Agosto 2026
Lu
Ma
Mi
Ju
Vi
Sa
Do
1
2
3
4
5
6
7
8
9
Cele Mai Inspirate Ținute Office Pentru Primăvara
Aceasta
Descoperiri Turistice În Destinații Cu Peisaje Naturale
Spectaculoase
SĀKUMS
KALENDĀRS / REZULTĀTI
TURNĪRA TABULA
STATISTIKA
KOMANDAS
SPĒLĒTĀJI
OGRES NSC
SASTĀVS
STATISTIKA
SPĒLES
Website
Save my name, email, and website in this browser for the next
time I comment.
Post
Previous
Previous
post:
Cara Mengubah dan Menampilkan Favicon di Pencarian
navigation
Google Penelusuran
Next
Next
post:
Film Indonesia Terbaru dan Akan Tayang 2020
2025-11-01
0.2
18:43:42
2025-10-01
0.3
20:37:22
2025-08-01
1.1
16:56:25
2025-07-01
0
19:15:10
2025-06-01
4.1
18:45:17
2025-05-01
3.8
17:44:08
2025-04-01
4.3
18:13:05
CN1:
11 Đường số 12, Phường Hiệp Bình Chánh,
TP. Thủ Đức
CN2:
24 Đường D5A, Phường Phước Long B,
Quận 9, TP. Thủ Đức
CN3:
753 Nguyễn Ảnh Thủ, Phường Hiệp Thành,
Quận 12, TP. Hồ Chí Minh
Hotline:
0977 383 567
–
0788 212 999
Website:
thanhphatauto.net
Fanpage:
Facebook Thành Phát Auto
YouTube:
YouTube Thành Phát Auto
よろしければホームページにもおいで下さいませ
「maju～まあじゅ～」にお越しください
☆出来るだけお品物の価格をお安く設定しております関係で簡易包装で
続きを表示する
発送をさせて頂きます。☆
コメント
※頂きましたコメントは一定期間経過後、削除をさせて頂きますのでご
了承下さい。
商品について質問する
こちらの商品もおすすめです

#### YOUR GOAL:
Make an exact copy of the data above.

#### ANSWER SPACE:
Agosto 2026
Lu
Ma
Mi
Ju
Vi
Sa
Do
1
2
3
4
5
6
7
8
9
Cele Mai Inspirate Ținute Office Pentru Primăvara
Aceasta
Descoperiri Turistice În Destinații Cu Peisaje Naturale
Spectaculoase
SĀKUMS
KALENDĀRS / REZULTĀTI
TURNĪRA TABULA
STATISTIKA
KOMANDAS
SPĒLĒTĀJI
OGRES NSC
SASTĀVS
STATISTIKA
SPĒLES
Website
Save my name, email, and website in this browser for the next
time I comment.
Post
Previous
Previous
post:
Cara Mengubah dan Menampilkan Favicon di Pencarian
navigation
Google Penelusuran
Next
Next
post:
Film Indonesia Terbaru dan Akan Tayang 2020
2025-11-01
0.2
18:43:42
2025-10-01
0.3
20:37:22
2025-08-01
1.1
16:56:25
2025-07-01
0
19:15:10
2025-06-01
4.1
18:45:17
2025-05-01
3.8
17:44:08
2025-04-01
4.3
18:13:05
CN1:
11 Đường số 12, Phường Hiệp Bình Chánh,
TP. Thủ Đức
CN2:
24 Đường D5A, Phường Phước Long B,
Quận 9, TP. Thủ Đức
CN3:
753 Nguyễn Ảnh Thủ, Phường Hiệp Thành,
Quận 12, TP. Hồ Chí Minh
Hotline:
0977 383 567
–
0788 212 999
Website:
thanhphatauto.net
Fanpage:
Facebook Thành Phát Auto
YouTube:
YouTube Thành Phát Auto
よろしければホームページにもおいで下さいませ
「maju～まあじゅ～」にお越しください
☆出来るだけお品物の価格をお安く設定しております関係で簡易包装で
続きを表示する
発送をさせて頂きます。☆
コメント
※頂きましたコメントは一定期間経過後、削除をさせて頂きますのでご
了承下さい。
商品について質問する
こちらの商品もおすすめです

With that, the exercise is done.